Please go through the listing below and copy out each line that contains the word "Assemblyman".

━━━━━━━━━━━━━━━━━━━━

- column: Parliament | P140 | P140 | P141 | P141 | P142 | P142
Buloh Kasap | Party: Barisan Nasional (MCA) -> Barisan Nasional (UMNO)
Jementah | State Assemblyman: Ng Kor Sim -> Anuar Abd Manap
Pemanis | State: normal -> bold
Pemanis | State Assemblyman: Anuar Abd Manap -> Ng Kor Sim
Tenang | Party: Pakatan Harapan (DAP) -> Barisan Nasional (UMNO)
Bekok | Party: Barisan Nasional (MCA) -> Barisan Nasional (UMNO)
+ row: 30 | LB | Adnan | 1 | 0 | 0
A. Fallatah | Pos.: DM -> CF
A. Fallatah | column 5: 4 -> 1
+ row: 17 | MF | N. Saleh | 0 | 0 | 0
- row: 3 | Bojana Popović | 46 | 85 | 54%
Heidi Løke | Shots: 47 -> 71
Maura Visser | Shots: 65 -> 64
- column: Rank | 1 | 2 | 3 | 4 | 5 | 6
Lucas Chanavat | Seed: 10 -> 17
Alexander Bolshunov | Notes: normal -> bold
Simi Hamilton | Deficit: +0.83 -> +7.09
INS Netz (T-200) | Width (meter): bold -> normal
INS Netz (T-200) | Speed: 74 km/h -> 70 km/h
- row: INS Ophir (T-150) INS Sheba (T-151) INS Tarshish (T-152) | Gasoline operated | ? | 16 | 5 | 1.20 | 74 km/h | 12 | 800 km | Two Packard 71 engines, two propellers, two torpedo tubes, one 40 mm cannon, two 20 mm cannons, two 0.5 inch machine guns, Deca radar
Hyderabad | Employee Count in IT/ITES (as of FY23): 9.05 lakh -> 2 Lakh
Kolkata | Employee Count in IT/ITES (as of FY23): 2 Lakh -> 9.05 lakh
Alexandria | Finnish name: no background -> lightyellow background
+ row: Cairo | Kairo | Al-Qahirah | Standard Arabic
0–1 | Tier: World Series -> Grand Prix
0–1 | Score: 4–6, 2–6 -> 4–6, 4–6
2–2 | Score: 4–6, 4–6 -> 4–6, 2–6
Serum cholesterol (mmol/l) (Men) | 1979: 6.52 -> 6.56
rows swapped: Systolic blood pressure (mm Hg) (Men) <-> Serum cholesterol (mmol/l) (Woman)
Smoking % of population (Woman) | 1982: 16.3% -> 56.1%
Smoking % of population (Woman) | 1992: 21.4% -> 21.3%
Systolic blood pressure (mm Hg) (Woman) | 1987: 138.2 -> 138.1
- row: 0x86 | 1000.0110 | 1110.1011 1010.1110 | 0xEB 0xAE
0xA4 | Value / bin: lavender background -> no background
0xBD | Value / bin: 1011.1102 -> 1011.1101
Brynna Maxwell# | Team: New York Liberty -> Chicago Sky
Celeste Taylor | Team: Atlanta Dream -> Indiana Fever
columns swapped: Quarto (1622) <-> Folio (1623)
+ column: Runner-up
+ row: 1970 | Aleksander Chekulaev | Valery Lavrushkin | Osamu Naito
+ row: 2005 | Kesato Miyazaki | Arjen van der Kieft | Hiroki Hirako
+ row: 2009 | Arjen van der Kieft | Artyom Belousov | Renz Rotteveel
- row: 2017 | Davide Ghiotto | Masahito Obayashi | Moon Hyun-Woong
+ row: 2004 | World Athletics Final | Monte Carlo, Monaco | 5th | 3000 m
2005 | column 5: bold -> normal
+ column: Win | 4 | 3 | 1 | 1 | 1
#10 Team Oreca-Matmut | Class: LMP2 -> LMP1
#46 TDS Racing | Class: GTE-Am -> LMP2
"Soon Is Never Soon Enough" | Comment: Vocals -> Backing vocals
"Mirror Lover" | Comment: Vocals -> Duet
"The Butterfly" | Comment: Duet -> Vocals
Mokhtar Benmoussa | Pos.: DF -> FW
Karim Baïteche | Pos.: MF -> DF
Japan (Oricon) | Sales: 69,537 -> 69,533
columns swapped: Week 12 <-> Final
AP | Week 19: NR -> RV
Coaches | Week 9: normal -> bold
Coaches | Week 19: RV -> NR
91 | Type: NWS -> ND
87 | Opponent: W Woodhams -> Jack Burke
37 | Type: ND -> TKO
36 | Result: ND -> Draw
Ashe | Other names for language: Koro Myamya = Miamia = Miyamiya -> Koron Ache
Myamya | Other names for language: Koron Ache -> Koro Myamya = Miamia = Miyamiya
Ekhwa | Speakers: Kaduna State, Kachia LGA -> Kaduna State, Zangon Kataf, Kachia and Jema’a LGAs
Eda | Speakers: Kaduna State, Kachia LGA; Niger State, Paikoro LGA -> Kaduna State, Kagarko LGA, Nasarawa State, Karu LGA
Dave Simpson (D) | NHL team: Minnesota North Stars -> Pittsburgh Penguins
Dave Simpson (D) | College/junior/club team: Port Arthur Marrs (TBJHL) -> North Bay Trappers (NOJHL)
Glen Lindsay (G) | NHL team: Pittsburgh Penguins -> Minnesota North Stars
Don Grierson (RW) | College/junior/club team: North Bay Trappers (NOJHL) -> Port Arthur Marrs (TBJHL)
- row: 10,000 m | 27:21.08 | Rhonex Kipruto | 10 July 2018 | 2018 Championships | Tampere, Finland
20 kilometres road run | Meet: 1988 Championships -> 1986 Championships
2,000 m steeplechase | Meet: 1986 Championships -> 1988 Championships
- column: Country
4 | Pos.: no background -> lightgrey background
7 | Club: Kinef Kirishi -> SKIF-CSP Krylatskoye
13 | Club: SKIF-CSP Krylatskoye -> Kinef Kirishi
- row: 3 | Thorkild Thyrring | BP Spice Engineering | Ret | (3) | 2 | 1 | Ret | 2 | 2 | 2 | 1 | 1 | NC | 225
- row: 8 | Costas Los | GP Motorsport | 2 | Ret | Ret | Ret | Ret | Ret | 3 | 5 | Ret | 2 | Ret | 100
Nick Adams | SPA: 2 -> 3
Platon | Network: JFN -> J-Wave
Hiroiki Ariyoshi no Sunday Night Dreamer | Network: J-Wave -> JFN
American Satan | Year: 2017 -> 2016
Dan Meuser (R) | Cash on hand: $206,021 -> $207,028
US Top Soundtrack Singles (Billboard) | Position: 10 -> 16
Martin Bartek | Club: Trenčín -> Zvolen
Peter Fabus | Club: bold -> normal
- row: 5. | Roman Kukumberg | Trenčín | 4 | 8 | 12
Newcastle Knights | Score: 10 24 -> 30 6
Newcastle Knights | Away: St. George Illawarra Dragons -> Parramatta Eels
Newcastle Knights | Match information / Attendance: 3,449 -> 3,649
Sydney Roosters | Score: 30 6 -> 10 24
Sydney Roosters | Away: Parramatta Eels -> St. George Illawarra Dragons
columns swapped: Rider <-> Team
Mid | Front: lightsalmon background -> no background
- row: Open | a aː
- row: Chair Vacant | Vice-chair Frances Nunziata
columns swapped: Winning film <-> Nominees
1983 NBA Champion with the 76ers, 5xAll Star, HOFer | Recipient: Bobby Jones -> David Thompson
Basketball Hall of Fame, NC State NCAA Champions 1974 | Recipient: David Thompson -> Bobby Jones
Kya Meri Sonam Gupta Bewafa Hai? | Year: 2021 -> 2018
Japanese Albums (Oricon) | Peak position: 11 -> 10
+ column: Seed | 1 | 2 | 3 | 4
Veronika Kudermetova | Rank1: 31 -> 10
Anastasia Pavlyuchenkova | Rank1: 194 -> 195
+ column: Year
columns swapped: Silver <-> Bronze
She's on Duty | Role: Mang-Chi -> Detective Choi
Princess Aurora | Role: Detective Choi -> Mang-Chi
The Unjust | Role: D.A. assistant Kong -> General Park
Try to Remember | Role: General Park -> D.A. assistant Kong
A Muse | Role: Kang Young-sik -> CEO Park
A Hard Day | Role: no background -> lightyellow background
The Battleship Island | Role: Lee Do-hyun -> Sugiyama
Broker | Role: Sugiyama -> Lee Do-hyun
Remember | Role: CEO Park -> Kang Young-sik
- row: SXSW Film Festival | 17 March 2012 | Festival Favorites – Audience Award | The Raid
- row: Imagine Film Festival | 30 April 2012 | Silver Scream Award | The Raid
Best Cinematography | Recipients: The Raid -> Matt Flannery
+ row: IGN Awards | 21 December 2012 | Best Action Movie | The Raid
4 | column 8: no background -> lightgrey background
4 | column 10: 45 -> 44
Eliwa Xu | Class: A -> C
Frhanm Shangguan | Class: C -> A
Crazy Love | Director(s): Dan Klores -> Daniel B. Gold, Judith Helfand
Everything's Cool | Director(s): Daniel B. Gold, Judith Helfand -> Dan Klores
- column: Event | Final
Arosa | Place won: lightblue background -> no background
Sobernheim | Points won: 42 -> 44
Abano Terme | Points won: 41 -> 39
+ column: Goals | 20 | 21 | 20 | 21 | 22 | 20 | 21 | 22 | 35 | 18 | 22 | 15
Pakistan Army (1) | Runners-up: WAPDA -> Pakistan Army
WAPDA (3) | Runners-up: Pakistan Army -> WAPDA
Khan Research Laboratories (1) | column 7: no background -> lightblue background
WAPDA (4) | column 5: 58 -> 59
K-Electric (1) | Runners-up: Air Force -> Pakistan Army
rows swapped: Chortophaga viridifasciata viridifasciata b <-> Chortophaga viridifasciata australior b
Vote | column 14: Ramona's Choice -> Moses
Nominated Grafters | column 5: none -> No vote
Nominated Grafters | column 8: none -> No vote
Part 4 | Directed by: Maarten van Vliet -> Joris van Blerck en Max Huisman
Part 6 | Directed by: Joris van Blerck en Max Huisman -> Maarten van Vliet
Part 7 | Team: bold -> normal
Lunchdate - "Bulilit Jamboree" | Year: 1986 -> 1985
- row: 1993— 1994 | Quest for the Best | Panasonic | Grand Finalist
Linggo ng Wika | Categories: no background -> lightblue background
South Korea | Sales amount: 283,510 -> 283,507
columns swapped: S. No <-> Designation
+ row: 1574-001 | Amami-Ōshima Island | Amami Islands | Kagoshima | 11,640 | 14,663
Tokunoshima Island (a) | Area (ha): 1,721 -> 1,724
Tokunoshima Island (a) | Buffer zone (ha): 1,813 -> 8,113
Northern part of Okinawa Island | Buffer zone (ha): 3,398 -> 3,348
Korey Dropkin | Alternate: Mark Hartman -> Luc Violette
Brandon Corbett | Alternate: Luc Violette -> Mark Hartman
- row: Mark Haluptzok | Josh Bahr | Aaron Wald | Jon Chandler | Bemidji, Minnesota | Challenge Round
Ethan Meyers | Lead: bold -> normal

━━━━━━━━━━━━━━━━━━━━

- EXERCISE OUTPUT -
Jementah | State Assemblyman: Ng Kor Sim -> Anuar Abd Manap
Pemanis | State Assemblyman: Anuar Abd Manap -> Ng Kor Sim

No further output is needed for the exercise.